Top of SOURCE EXTRACT

Continue stirring for 30 minutes.

Mold filling is initially done under the whey to insure a tight curd mass with fewer mechanical holes. Prepare molds and draining cloth and place into a pan large enough to retain whey.

Then pour free whey into the molds to warm them. Fill molds, allowing whey to rise 1-2” over top of curds.
Add the follower plus 6 lbs of weight on top (approx 1 lb. of weight per lb. of final cheese yield) then allow this to consolidate the curds for 15 min.

Pull the form and the cheesecloth with curds out of the pot of whey and place into your mold with 9 lbs of weight for 15min.

Now here are they official directions: Remove from press turn the cheese rewrap and press at 16 lbs. for 30 min.

Remove from press turn the cheese rewrap and press at 25 lbs. for 30 min.

Remove from press turn the cheese rewrap and press at 25 lbs. for 6-8 hrs. (For drier long aging cheese this can be increased to 50 lbs and pressed overnight).

Remove weight and cloth and allow the cheese to rest overnight in mold at 50F.

Now I have a cheese press that does not have weights on it; So here is what I do. I flip the cheese and re wrap at the times required, but I press down on the screws until whey comes under the mold. This gets me pretty close to the weights needed.

Salting
Next morning place the cheese in saturated brine for 18 – 24hrs (3-4 hrs per lb. of final yield).

Remove from brine


Wax or prepare natural rinds when cheese is dry to touch (3-7 days). I keep a dedicated wax pot, and dip the cheese; allow it to dry then dip again until all of the cheese is covered.

For aging requirements targets are 56-64F … 80-85% humidity.
Some small internal holes may develop during aging. The higher the temperature during drying and aging, the greater chances for the eye development.
The cheese will be ripe in 60 days to 6 months. For drier cheeses 12 months to 4+ years. This one was perfect at 6 months.

Bottom of SOURCE EXTRACT
Top of DATA UNDER STUDY

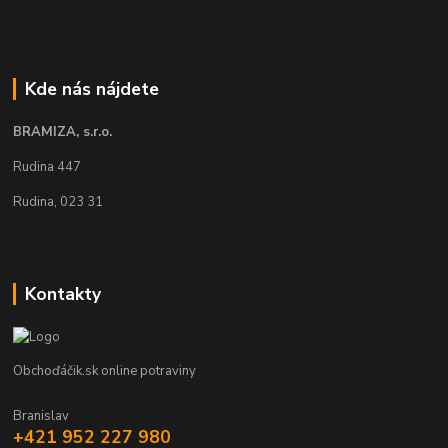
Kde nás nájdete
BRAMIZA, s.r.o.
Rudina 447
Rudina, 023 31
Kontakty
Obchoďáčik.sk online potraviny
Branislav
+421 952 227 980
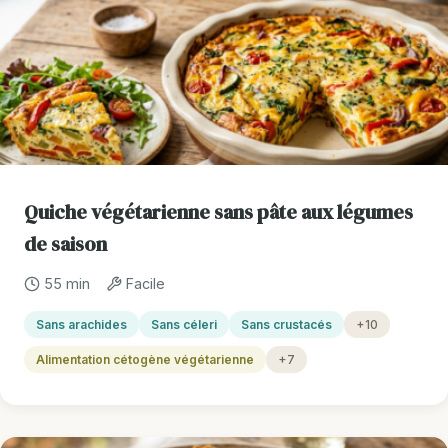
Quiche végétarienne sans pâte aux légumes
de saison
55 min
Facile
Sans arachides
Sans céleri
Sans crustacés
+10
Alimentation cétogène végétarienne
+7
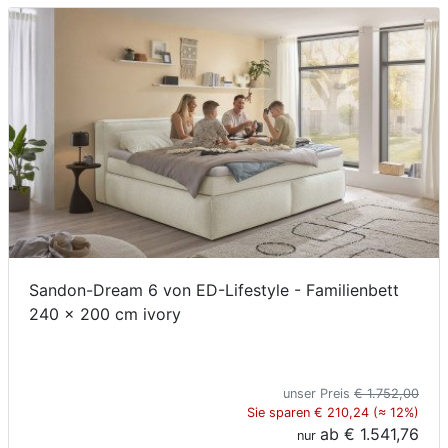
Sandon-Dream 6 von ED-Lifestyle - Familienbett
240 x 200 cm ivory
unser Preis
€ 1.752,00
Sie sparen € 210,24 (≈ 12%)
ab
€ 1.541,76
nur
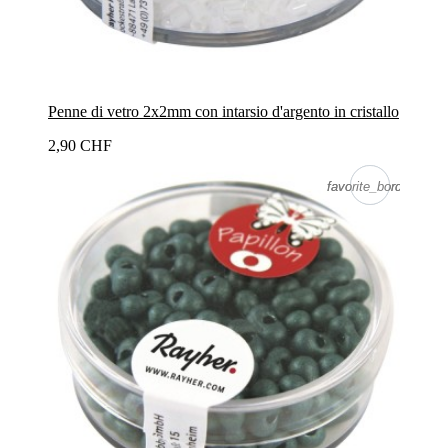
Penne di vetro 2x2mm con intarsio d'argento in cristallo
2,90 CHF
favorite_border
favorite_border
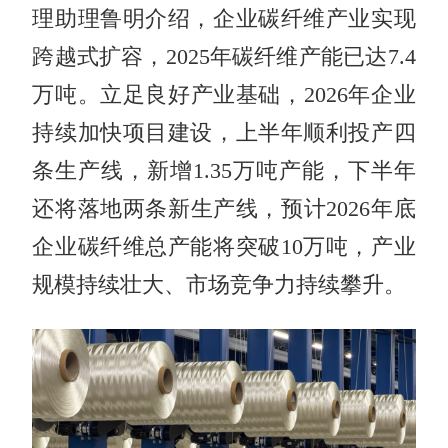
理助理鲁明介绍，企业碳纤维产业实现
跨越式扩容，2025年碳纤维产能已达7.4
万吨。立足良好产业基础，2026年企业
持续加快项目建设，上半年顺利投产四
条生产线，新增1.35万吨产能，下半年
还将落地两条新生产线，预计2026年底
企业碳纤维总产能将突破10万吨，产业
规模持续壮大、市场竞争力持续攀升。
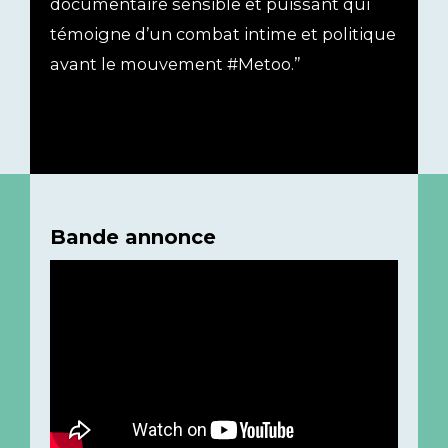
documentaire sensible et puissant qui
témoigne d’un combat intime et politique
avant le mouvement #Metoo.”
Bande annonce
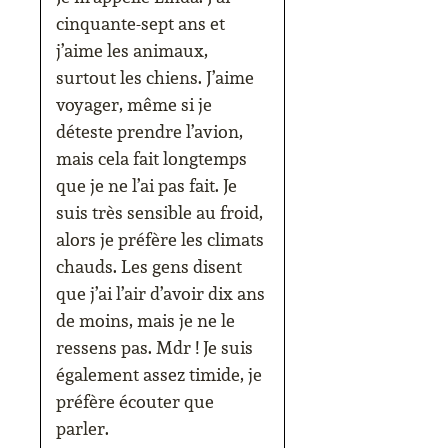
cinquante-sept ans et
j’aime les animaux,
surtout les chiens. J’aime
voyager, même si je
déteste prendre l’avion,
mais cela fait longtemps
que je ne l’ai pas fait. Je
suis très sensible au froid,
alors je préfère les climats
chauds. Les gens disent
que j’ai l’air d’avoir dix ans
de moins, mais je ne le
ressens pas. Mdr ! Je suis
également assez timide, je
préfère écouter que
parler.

Bottom of DATA UNDER STUDY

■ **PROBLEM**
In the cheese-making text, how long does the cheese stay in saturated brine?

■ **EXPECTED ANSWER**
18 to 24 hours (3–4 hours per pound of final yield).